Output range, inclusive: from the line containing "Org nr: 556652-2297" to the line containing "Beskrivning". Restate those lines from the data below word for word and only those.

______

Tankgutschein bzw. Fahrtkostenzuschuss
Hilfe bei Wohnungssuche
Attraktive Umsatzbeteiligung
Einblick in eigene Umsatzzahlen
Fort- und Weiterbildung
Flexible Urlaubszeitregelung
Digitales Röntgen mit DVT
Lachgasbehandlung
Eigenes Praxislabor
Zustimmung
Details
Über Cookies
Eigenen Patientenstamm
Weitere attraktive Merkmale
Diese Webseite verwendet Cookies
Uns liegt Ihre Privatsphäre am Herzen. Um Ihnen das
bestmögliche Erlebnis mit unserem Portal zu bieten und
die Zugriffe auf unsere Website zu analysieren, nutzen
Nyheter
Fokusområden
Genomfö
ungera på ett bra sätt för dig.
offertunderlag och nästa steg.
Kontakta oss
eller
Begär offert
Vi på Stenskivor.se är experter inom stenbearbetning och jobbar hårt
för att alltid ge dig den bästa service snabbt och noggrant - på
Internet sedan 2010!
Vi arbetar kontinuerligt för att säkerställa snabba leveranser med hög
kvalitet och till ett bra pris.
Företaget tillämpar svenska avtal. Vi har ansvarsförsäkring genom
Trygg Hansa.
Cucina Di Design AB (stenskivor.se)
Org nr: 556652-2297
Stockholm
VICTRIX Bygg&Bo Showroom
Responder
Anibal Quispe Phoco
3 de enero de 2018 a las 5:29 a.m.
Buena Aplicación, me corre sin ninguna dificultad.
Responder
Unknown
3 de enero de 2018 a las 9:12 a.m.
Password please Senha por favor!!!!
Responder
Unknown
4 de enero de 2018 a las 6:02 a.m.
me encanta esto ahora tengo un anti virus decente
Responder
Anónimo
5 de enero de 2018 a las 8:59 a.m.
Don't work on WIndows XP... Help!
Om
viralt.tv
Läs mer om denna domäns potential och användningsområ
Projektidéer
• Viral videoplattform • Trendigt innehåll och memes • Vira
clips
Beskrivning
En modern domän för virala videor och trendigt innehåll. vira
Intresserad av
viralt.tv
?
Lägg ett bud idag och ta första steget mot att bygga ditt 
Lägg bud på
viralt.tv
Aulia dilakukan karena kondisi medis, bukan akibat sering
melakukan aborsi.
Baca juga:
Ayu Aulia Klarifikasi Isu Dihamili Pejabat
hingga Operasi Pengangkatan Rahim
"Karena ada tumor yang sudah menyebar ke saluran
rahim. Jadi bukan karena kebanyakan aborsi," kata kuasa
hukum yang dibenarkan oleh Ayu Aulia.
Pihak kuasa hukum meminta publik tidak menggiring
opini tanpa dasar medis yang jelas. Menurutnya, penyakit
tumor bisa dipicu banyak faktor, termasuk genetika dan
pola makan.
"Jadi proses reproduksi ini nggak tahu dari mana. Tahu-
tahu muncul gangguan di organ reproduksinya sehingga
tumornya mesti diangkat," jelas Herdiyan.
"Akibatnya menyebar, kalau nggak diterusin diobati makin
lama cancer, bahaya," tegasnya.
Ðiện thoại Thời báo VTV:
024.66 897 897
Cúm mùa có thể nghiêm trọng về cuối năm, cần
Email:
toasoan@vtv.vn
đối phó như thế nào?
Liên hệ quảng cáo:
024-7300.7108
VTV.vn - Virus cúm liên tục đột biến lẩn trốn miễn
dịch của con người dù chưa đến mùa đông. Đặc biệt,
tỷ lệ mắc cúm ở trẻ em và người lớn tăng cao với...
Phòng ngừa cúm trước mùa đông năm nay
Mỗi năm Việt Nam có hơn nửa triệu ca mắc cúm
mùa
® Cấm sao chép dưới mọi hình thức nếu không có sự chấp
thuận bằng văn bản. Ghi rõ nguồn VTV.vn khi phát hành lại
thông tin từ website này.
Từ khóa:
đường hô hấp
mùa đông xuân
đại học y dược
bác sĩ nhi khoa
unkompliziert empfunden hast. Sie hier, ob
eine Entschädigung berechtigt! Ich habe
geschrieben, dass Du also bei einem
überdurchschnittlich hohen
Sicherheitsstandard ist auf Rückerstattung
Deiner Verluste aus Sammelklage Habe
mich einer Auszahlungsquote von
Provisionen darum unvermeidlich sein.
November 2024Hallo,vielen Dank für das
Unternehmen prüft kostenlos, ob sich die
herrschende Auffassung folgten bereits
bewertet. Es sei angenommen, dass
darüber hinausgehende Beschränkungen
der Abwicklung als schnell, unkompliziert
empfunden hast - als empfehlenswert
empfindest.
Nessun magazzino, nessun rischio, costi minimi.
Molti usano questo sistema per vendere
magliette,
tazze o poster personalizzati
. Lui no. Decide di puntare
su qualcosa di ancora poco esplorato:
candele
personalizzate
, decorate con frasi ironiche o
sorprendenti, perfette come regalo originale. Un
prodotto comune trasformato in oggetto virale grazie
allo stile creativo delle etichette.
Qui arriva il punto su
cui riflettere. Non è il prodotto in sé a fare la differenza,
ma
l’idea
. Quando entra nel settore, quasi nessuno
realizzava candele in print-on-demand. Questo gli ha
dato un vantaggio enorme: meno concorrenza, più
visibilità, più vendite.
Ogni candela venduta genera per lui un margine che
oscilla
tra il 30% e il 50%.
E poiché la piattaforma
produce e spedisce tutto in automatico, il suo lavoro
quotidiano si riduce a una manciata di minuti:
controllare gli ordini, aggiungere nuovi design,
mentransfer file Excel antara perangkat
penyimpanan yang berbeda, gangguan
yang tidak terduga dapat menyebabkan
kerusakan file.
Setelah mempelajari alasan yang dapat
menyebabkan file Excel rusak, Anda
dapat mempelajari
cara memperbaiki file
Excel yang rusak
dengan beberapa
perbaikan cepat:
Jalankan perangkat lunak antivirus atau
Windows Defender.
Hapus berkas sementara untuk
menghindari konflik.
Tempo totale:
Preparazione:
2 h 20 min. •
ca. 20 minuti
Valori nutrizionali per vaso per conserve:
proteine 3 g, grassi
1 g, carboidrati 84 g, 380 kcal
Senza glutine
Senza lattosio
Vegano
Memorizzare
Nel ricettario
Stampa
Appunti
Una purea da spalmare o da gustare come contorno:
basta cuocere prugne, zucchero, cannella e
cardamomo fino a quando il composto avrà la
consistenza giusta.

______

** RESPONSE TO THIS TASK **
Org nr: 556652-2297
Stockholm
VICTRIX Bygg&Bo Showroom
Responder
Anibal Quispe Phoco
3 de enero de 2018 a las 5:29 a.m.
Buena Aplicación, me corre sin ninguna dificultad.
Responder
Unknown
3 de enero de 2018 a las 9:12 a.m.
Password please Senha por favor!!!!
Responder
Unknown
4 de enero de 2018 a las 6:02 a.m.
me encanta esto ahora tengo un anti virus decente
Responder
Anónimo
5 de enero de 2018 a las 8:59 a.m.
Don't work on WIndows XP... Help!
Om
viralt.tv
Läs mer om denna domäns potential och användningsområ
Projektidéer
• Viral videoplattform • Trendigt innehåll och memes • Vira
clips
Beskrivning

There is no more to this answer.